Stereoelectronic interactions control reactivity of peroxycarbenium cations, the key intermediates in (per)oxidation chemistry. Computational analysis suggests that alcohol involvement as a third component in the carbonyl/peroxide reactions remained invisible due to the absence of sufficiently deep kinetic traps needed to prevent the escape of mixed alcohol/peroxide products to the more stable bisperoxides. Synthesis of β-alkoxy-β-peroxylactones, a new type of organic peroxides, was accomplished by interrupting a thermodynamically driven peroxidation cascade. The higher energy β-alkoxy-β-peroxylactones do not transform into the more stable bisperoxides due to the stereoelectronically imposed instability of a cyclic peroxycarbenium intermediate as a consequence of amplified inverse alpha-effect. The practical consequence of this fundamental finding is the first three-component cyclization/condensation of β-ketoesters, H₂ O₂ , and alcohols that provides β-alkoxy-β-peroxylactones in 15-80 % yields.

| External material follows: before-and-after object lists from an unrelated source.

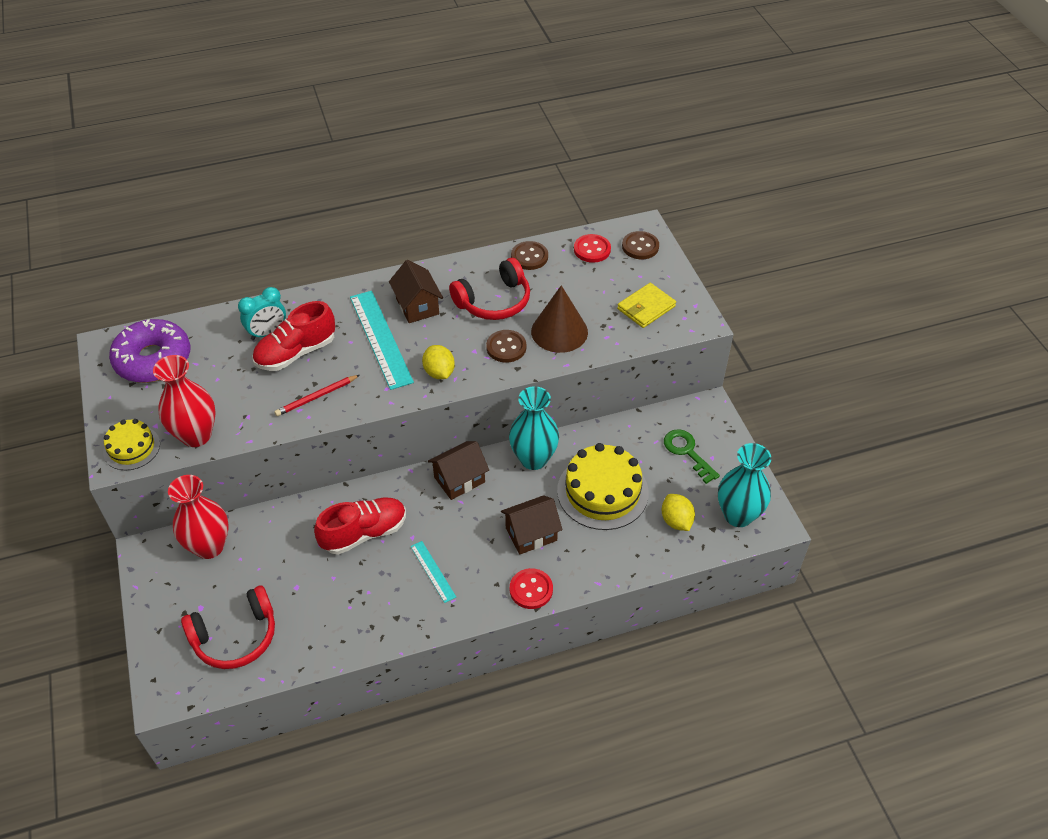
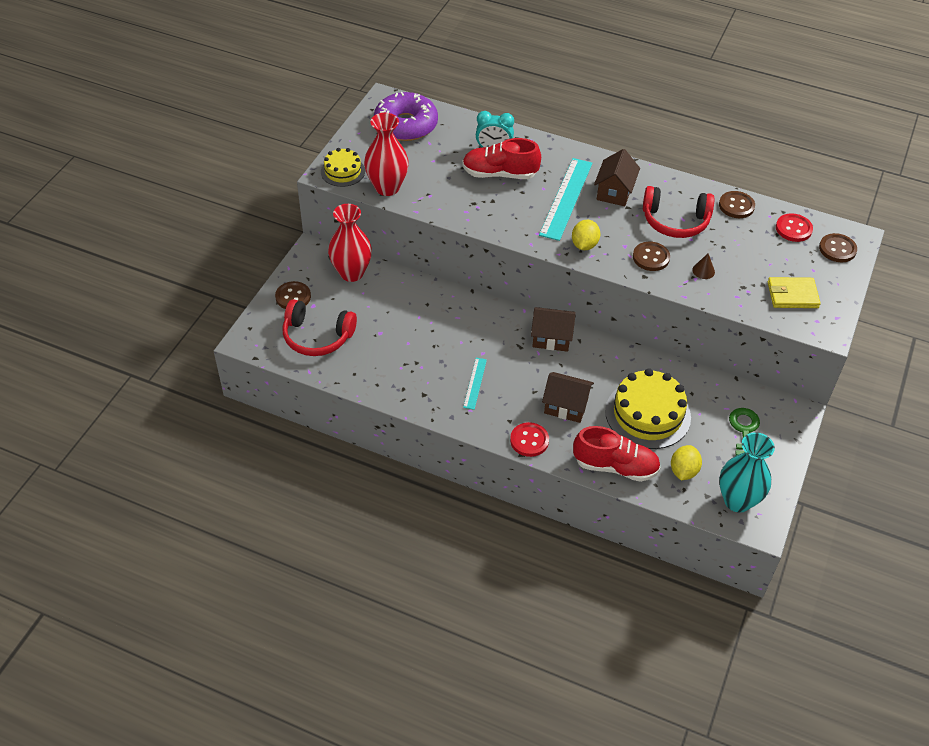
camera: 40 degrees right, 0 degrees up
(170, 613) = (293, 297): none -> brown button
(316, 397) = (485, 210): red pencil -> none
(364, 533) = (454, 329): red shoe -> red shoe (615, 466)
(533, 459) = (619, 359): turquoise vase -> none
(559, 331) = (703, 271): brown cone -> brown cone, size x0.42

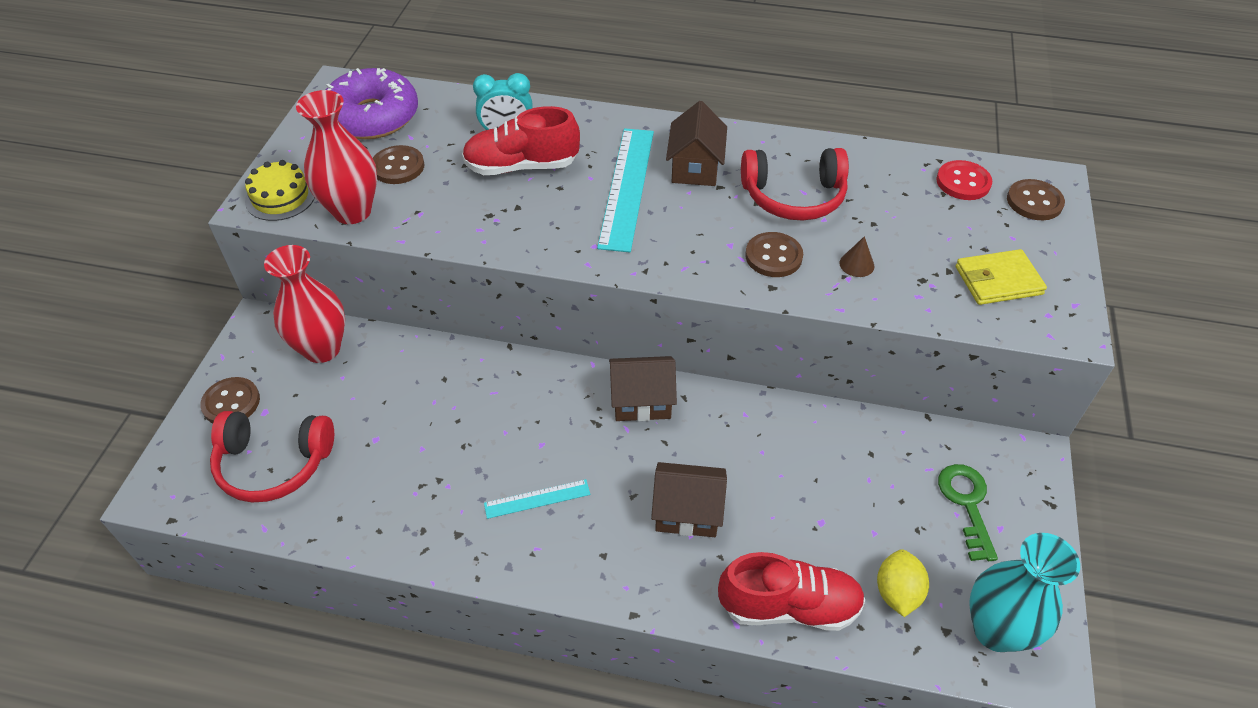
camera: 10 degrees left, 0 degrees up
(475, 383) = (537, 499): turquoise ruler -> turquoise ruler turned 75 degrees clockwise
(529, 440) = (641, 586): red button -> none
(584, 245) = (669, 253): yellow lemon -> none
(648, 414) = (815, 502): yellow cake -> none
(736, 206) = (873, 162): brown button -> brown button (398, 167)

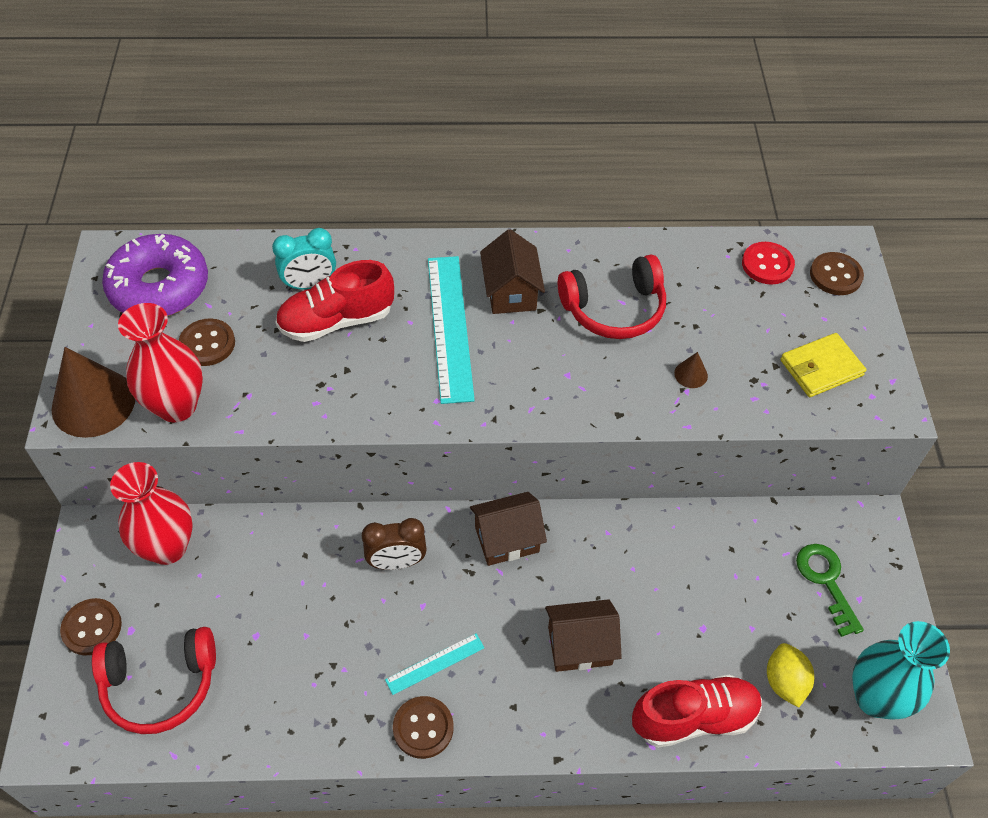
camera: 15 degrees left, 5 degrees up
(280, 197) = (93, 403): yellow cake -> brown cone
(528, 401) = (396, 562): none -> brown clock
(773, 256) = (612, 380): brown button -> brown button (423, 728)

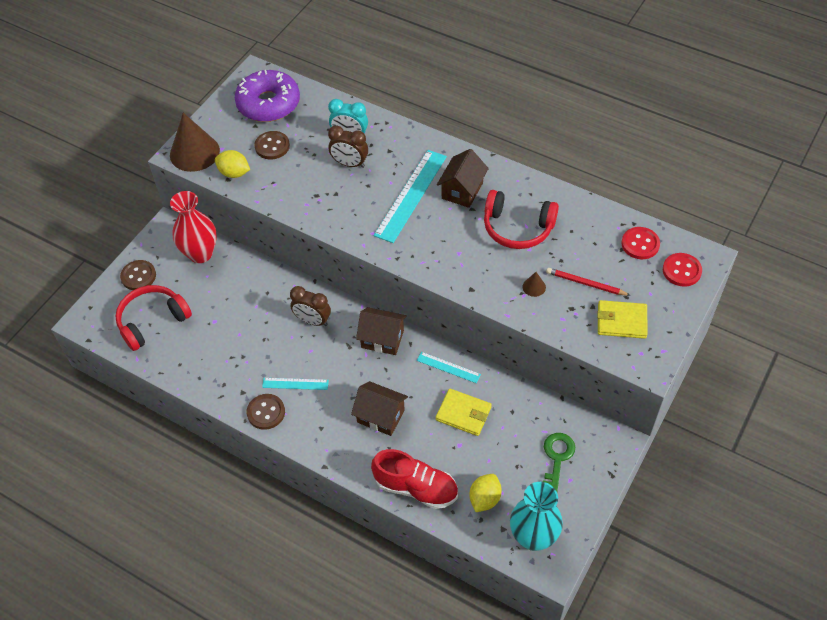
camera: 35 degrees right, 0 degrees up
(160, 684) = (152, 321): red headphones -> red headphones turned 120 degrees clockwise
(177, 406) = (234, 173): red vase -> yellow lemon
(336, 321) = (350, 164): red shoe -> brown clock
(616, 533) = (448, 367): none -> turquoise ruler
(678, 584) = (463, 413): none -> yellow wallet
(746, 341) = (585, 284): none -> red pencil
(835, 275) = (681, 271): brown button -> red button

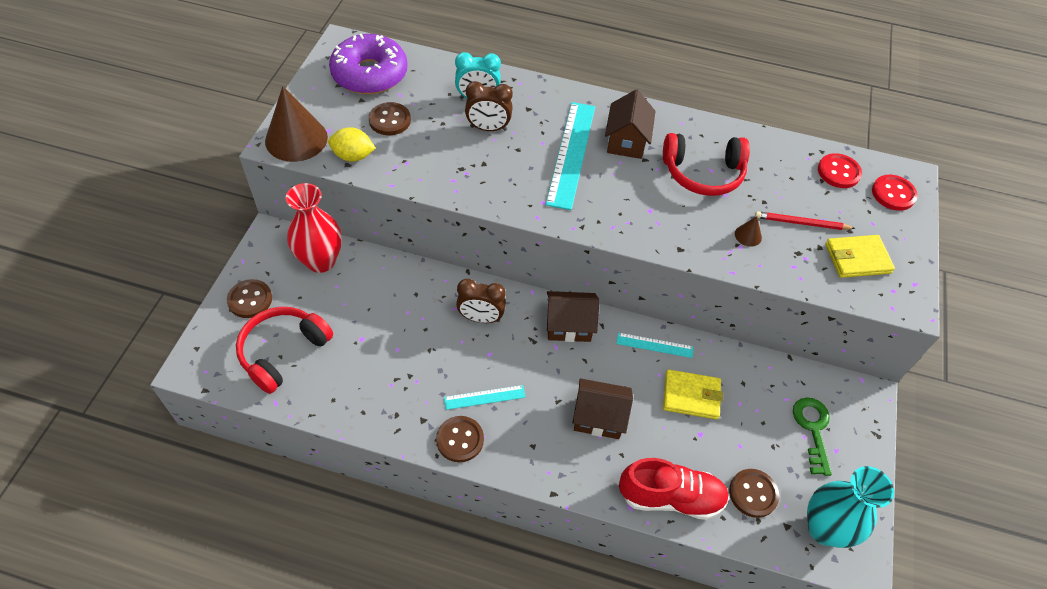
camera: 20 degrees left, 0 degrees up
(484, 499) = (753, 493): yellow lemon -> brown button

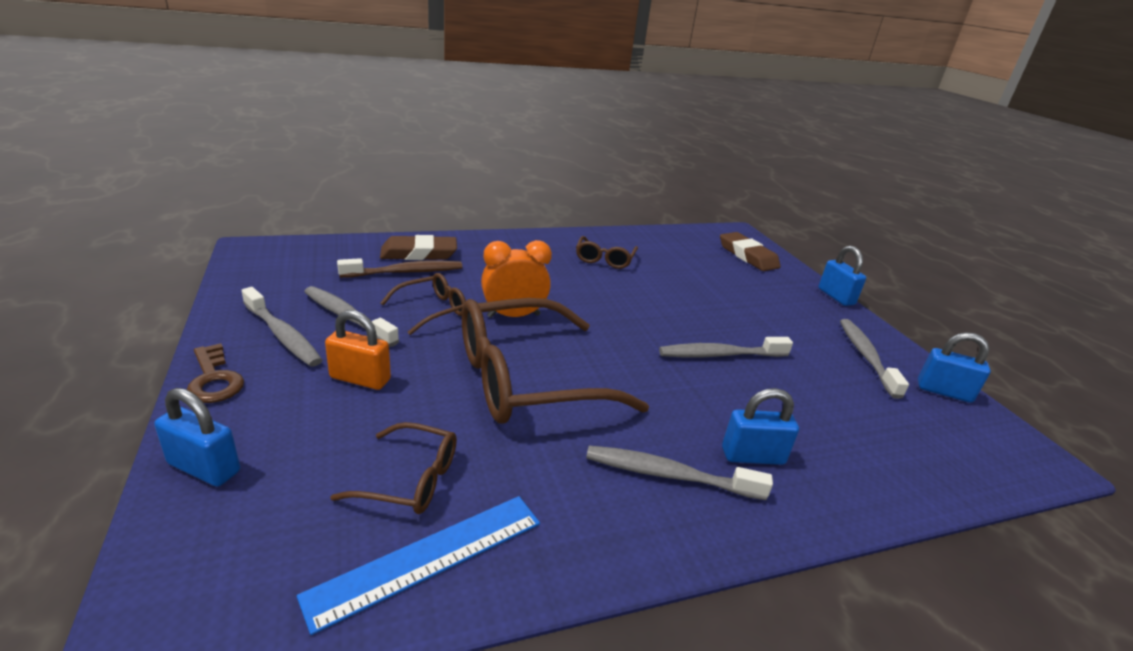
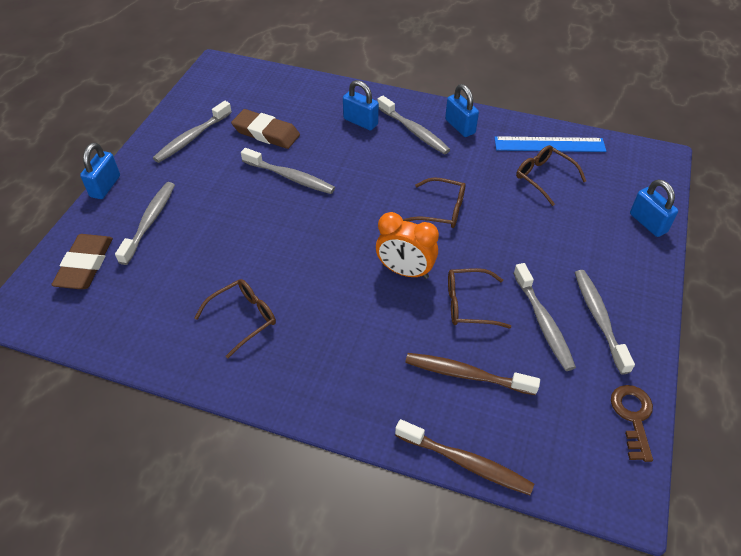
camera: 140 degrees left, 20 degrees up
(214, 379) = (648, 288): brown key -> brown key (633, 417)
(360, 379) = (551, 252): orange padlock -> none
(380, 239) = (466, 463): none -> brown toothbrush
(419, 253) = (435, 409): brown eraser -> brown eraser (266, 133)
(526, 379) = (442, 210): brown glasses -> brown glasses, size x0.48
(760, 287) = (150, 221): none -> grey toothbrush
(943, 391) = (191, 104): blue padlock -> blue padlock (460, 126)

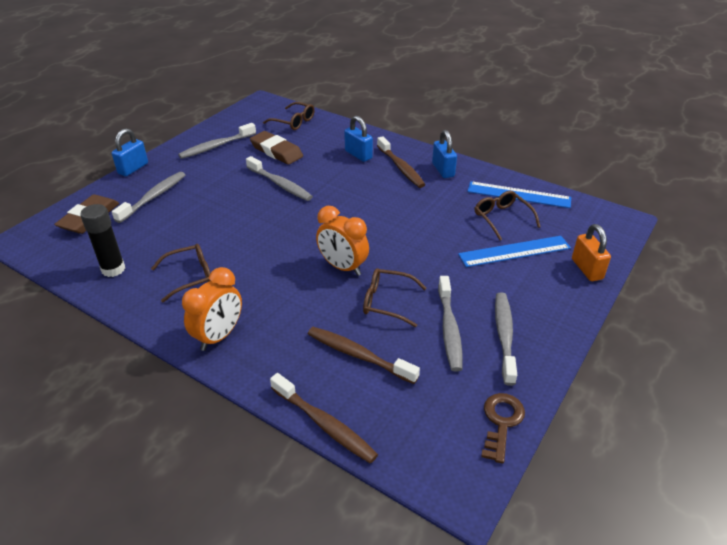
camera: 15 degrees right, 10 degrees down
(149, 328) = (113, 269): none -> black glue stick
(310, 386) = (219, 336): none -> orange clock
(414, 131) = (401, 168): grey toothbrush -> brown toothbrush
(442, 210) = (397, 228): brown glasses -> brown glasses (294, 122)
(571, 216) = (514, 251): none -> blue ruler
(648, 223) = (587, 269): blue padlock -> orange padlock

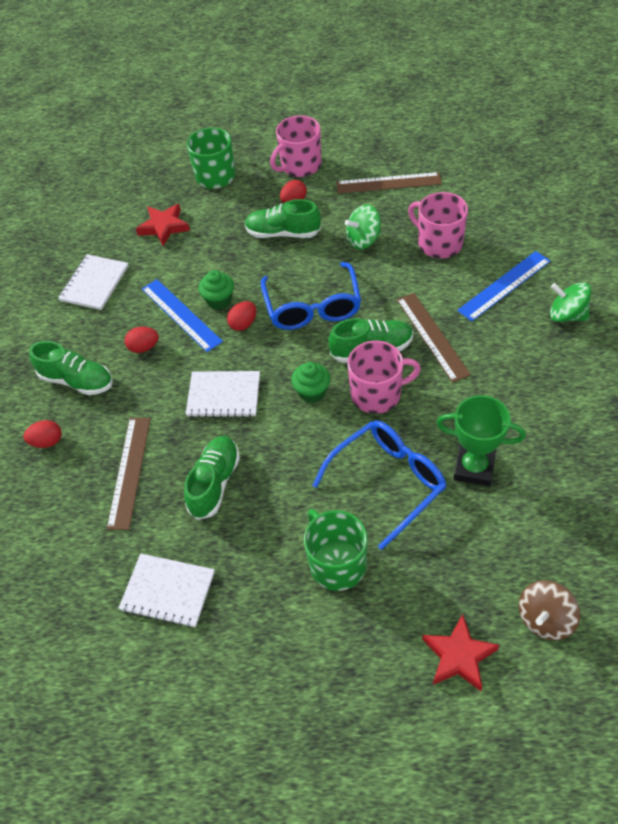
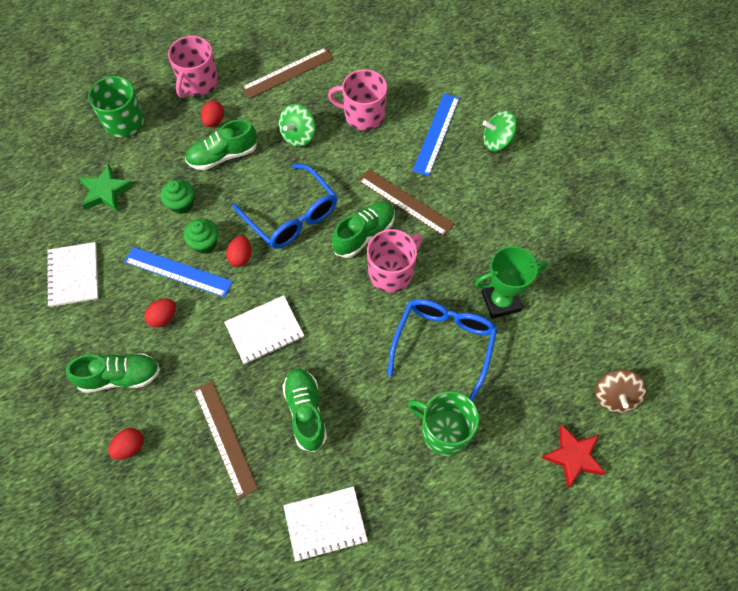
camera: 35 degrees left, 10 degrees up
(164, 227) = (106, 192): red star -> green star
(312, 392) = (338, 294): green cupcake -> green cupcake (181, 204)

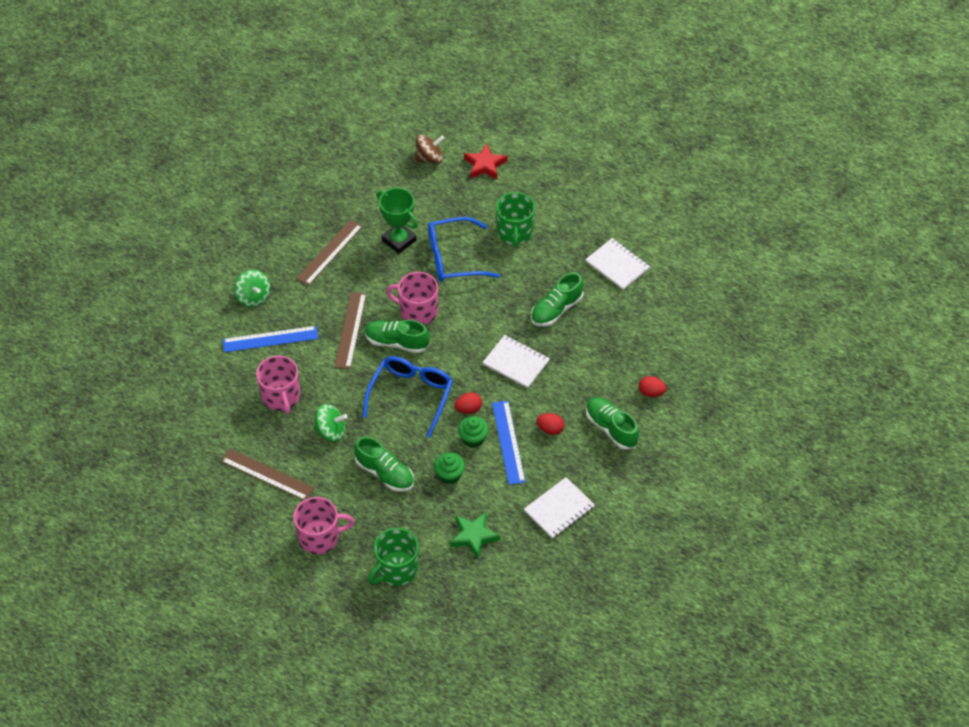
camera: 120 degrees left, 10 degrees down
(214, 121) = (353, 500): red egg -> none
(225, 438) = (605, 344): brown ruler -> brown ruler (329, 252)

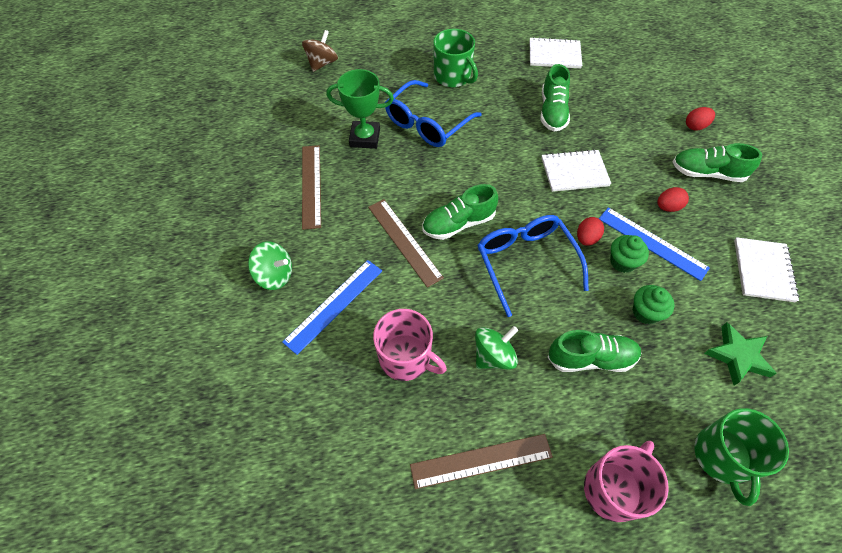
camera: 40 degrees left, 5 degrees up
(418, 311) = (446, 184): pink mug -> none
(485, 165) = (373, 44): red star -> none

Bioinspired radical cyclization of tryptamines: synthesis of peroxypyrroloindolenines as potential anti-cancer agents

Inspired by the heme iron-catalyzed radical insertion of dioxygen to the tryptophan indole ring, herein we utilize alkylperoxy radical species as a coupling partner to trigger a peroxycyclization of readily accessible tryptophan derivatives and enable the first synthesis of peroxypyrroloindolenines.

Mn-Catalyzed azidation–peroxidation of alkenes

The azidation–peroxidation of alkenes is developed in the presence of a manganese catalyst.

A H2O2/HBr system - several directions but one choice: oxidation-bromination of secondary alcohols into mono- or dibromo ketones

In this work we found that a H2O2-HBr(aq) system allows synthesis of α-monobromo ketones and α,α'-dibromo ketones from aliphatic and secondary benzylic alcohols with yields up to 91%. It is possible to selectively direct the process toward the formation of mono- or dibromo ketones by varying the amount of hydrogen peroxide and hydrobromic acid. The convenience of application, simple equipment, multifaceted reactivity, and compliance with green chemistry principles make the application of the H2O2-HBr(aq) system very attractive in laboratories and industry. The proposed oxidation-bromination process is selective in spite of known properties of ketones to be oxidized by the Baeyer-Villiger reaction or peroxidated with the formation of compounds with the O-O moiety in the presence of hydrogen peroxide and Bronsted acids.

Copper-catalyzed three-component phosphorylation–peroxidation of alkenes

A copper-catalyzed three-component phosphorylation–peroxidation of alkenes with P(O)–H compounds and TBHP has been developed.

ATRA-like alkylation–peroxidation of alkenes with trichloromethyl derivatives by the combination of tBuOOH and NEt3

This protocol provides a unique and innovative approach to the construction of α-tert-butylperoxy-β-dichloromethyl alkanes, employing CHCl₃ as an alkylating reagent to provide a –CHCl₂ group, and TBHP as an oxidant to provide an α-^tBuOO group.